Probably the most frequently used protocol - used to stage bronchial malignancy. Normally performed without oral contrast (although this may be given when staging upper GI malignancies, when the protocol is otherwise virtually the same) and with IV contrast. The first sequence is performed through the chest in the arterial phase of contrast enhancement and the second sequence is performed through the liver in the portal venous phase of enhancement. With the advent of spiral scanners the slices are contiguous and can be reformatted at varying slice thickness (usually in the order of 5mm). The images are generally viewed on soft tissue and lung windows to look for the primary lesion and evidence of nodal and other metastases.


CT pulmonary angiography (CTPA) is used to look for evidence of pulmonary embolism. This generally uses software which triggers on a rise in the amount of IV contrast reaching the main pulmonary artery so that ideally, the pulmonary vessels are well-delineated. Pulmonary emboli are then seen as filling defects in the vessels. It is rapid, good at showing large emboli and is without a doubt the investigation of choice when the patient is haemodynamically compromised and diagnosis will change management. It is being used more frequently in place of V/Q (or Q) scanning. However just like V/Q scanning its sensitivity and specificity depends upon the technology and protocol used, an issue often unknown to non-specialist clinicians.[1] An important factor to remember particularly in young women is that the breast dose (and therefore the risk of inducing cancer) is much higher with CT than with V/Q scanning and ideally the latter should be the investigation of choice in young females. In addition, the iodinated contrast poses some risk to the developing fetus. A baby exposed in utero to contrast will require post-natal thyroid function tests so for this reason also, pregnant women are probably better investigated by V/Q scanning as a first line.

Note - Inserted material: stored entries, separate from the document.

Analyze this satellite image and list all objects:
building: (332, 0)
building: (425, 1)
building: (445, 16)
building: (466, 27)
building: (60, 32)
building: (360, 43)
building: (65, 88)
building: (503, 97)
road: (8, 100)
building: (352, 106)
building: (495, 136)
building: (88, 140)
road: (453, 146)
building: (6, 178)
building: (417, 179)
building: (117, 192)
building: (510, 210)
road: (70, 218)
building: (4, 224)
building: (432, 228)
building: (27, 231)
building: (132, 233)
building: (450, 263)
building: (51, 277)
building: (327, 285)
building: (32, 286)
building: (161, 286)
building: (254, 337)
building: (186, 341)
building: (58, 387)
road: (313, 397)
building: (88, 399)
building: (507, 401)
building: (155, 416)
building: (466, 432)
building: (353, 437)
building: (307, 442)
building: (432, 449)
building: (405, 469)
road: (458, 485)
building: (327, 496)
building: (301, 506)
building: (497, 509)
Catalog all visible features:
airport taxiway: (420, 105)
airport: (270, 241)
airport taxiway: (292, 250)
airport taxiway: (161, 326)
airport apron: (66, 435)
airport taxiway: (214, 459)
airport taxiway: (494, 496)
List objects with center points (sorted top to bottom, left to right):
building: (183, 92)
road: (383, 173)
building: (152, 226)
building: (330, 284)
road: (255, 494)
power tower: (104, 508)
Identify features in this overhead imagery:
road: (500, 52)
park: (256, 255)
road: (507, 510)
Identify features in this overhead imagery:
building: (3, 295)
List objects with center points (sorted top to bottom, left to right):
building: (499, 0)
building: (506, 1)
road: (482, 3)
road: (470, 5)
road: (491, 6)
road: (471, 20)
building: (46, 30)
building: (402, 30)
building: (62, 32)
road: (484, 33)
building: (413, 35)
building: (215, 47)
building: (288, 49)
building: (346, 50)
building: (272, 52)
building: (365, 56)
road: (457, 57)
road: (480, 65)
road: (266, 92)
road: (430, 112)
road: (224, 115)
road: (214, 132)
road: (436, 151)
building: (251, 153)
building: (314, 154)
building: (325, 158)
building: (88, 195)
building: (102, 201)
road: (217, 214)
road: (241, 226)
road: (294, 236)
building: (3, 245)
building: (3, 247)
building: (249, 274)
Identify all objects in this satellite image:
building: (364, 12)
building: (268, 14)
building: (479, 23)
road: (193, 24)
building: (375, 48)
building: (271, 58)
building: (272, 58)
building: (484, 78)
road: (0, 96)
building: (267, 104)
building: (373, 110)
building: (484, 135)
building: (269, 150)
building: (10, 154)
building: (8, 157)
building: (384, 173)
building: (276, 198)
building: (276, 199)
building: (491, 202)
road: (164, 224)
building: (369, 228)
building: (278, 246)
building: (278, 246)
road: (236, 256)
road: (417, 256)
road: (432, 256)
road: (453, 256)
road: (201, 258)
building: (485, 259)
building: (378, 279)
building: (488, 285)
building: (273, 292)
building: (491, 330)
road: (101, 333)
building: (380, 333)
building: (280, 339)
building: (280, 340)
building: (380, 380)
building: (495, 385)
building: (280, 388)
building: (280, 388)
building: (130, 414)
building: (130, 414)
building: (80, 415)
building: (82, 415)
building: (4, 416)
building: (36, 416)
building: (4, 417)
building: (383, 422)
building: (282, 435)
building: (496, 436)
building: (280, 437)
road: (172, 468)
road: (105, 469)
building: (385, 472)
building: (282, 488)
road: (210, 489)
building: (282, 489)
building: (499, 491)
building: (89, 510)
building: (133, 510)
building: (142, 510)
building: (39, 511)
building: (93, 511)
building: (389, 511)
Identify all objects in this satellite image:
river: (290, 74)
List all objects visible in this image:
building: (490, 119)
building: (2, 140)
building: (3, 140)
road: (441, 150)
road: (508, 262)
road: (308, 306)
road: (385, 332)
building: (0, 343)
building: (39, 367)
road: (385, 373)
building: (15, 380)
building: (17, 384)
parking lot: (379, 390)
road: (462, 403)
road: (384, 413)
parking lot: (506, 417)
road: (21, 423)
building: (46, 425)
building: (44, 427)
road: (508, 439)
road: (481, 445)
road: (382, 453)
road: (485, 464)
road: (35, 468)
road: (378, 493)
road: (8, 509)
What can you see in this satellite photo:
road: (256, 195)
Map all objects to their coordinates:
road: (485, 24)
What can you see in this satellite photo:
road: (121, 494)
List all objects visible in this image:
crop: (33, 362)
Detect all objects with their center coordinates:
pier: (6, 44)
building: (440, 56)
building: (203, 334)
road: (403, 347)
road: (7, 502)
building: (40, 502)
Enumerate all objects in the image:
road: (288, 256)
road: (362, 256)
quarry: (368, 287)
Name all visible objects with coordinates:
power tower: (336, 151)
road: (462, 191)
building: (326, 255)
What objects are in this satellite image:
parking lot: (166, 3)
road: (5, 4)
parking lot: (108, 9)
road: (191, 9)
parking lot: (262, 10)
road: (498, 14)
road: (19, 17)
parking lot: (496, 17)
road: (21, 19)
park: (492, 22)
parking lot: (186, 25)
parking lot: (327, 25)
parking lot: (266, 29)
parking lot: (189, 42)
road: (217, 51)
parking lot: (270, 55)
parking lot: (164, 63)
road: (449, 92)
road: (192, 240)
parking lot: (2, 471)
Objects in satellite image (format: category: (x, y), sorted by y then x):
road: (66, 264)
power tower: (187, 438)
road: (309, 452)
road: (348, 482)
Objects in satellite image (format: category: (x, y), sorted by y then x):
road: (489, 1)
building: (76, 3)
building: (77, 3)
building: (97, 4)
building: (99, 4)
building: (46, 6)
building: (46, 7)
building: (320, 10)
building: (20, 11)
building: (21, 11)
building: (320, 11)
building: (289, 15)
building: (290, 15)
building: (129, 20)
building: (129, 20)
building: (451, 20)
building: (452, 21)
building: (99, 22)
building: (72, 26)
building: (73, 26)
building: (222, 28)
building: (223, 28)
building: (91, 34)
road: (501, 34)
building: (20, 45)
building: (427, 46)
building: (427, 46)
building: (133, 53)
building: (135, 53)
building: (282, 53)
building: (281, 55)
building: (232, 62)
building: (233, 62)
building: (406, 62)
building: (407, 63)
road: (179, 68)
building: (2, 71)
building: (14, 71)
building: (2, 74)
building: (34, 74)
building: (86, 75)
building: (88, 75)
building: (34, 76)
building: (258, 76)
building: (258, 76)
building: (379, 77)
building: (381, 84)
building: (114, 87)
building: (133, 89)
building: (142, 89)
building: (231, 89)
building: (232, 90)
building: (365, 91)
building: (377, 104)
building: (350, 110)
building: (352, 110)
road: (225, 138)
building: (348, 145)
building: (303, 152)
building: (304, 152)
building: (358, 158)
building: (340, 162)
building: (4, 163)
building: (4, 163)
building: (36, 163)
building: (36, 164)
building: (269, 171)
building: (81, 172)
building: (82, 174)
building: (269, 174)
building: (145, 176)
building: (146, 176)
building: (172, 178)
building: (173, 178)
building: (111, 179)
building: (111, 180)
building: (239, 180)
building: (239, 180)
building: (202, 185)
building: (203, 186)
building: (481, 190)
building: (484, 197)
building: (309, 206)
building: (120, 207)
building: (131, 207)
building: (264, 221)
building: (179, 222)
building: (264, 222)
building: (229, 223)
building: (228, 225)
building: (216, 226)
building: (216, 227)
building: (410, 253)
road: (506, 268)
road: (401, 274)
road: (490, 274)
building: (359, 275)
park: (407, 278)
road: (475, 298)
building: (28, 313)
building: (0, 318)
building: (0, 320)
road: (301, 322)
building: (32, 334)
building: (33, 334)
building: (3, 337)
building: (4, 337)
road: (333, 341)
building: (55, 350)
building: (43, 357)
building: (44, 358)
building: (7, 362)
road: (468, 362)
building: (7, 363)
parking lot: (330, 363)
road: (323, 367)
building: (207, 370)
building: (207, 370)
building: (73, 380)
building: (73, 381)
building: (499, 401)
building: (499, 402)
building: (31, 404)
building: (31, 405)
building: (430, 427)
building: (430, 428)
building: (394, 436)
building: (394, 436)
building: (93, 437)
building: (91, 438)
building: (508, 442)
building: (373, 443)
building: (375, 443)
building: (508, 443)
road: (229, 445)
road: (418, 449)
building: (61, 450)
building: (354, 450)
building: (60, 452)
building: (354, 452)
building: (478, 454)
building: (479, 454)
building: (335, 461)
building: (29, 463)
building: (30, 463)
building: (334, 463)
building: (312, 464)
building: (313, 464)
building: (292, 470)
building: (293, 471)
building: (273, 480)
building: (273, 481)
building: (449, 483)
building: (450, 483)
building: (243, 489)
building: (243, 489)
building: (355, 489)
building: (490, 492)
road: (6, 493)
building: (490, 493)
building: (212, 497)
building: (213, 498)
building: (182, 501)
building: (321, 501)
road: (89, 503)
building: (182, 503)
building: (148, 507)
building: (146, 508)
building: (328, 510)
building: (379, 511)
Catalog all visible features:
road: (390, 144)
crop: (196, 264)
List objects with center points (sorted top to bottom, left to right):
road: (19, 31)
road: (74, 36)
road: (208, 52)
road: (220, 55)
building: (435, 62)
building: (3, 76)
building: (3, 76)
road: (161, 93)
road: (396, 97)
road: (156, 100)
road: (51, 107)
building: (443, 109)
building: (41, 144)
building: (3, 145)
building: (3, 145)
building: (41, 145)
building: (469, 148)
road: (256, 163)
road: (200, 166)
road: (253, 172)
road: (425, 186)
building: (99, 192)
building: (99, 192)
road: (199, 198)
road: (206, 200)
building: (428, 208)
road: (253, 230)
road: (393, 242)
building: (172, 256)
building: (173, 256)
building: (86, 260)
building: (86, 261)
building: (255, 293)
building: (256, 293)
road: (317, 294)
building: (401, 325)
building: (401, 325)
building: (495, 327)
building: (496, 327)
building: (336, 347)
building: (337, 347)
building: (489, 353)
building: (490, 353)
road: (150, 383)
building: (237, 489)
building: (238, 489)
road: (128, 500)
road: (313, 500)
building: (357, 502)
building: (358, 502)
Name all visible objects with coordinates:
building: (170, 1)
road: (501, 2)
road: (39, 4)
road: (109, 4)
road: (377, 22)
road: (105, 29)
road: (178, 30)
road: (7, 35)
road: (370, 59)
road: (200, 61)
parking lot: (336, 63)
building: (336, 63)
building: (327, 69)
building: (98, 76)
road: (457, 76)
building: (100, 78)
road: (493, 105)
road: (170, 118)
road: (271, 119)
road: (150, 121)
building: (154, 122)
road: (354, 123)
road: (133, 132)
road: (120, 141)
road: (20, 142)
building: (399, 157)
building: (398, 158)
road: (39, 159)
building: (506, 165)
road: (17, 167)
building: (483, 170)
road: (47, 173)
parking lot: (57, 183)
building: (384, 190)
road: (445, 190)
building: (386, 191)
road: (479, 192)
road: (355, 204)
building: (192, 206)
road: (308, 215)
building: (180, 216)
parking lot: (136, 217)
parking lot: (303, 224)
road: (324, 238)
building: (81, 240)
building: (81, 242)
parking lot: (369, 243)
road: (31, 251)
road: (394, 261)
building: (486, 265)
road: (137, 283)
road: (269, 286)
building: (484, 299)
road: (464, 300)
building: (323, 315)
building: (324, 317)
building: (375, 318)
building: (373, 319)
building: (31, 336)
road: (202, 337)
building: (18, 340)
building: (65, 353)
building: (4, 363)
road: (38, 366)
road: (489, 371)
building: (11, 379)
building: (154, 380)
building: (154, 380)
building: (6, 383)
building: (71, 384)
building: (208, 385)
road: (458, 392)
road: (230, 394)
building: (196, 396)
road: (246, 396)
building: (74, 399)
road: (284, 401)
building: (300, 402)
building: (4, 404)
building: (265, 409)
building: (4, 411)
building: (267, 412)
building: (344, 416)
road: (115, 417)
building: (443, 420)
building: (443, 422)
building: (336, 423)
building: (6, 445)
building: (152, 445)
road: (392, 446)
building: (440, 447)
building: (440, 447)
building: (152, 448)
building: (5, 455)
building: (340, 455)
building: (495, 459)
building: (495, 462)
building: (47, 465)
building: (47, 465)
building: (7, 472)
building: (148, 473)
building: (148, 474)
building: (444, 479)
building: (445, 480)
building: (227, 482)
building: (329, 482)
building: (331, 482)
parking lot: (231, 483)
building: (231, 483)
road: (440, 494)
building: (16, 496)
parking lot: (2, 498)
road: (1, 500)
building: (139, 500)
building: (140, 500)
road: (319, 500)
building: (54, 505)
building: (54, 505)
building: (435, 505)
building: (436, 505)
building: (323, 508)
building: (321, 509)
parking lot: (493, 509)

Because of the difficulty in diagnosing pulmonary embolism, this investigation has the potential for overuse. Best practice is to use a validated clinical scoring system such as the Wells Score for clinical risk of pulmonary embolism to guide the decision as to whether to request a CTPA. However, many unsuspected pulmonary malignancies or infections are detected on such scans and indeed the CTPA makes a definitive diagnosis possible in almost 15% of requests[2]. This issue is very problematical for practising clinicians where clinical assessment including CXR (which is at least half as sensitive for sub-lobar consolidation and much less sensitive for early malignancy) does not result in a definitive diagnosis and pulmonary embolism remains in the differential diagnosis of the patients symptoms.

High resolution computed tomography (HRCT)

Used to look for interstitial lung disease. The slices obtained are thinner giving more parenchymal detail, but are not contiguous (1mm slices every 10mm is a standard protocol), therefore making it possible that small neoplasms could be missed. The liver is also not imaged and IV contrast is not given.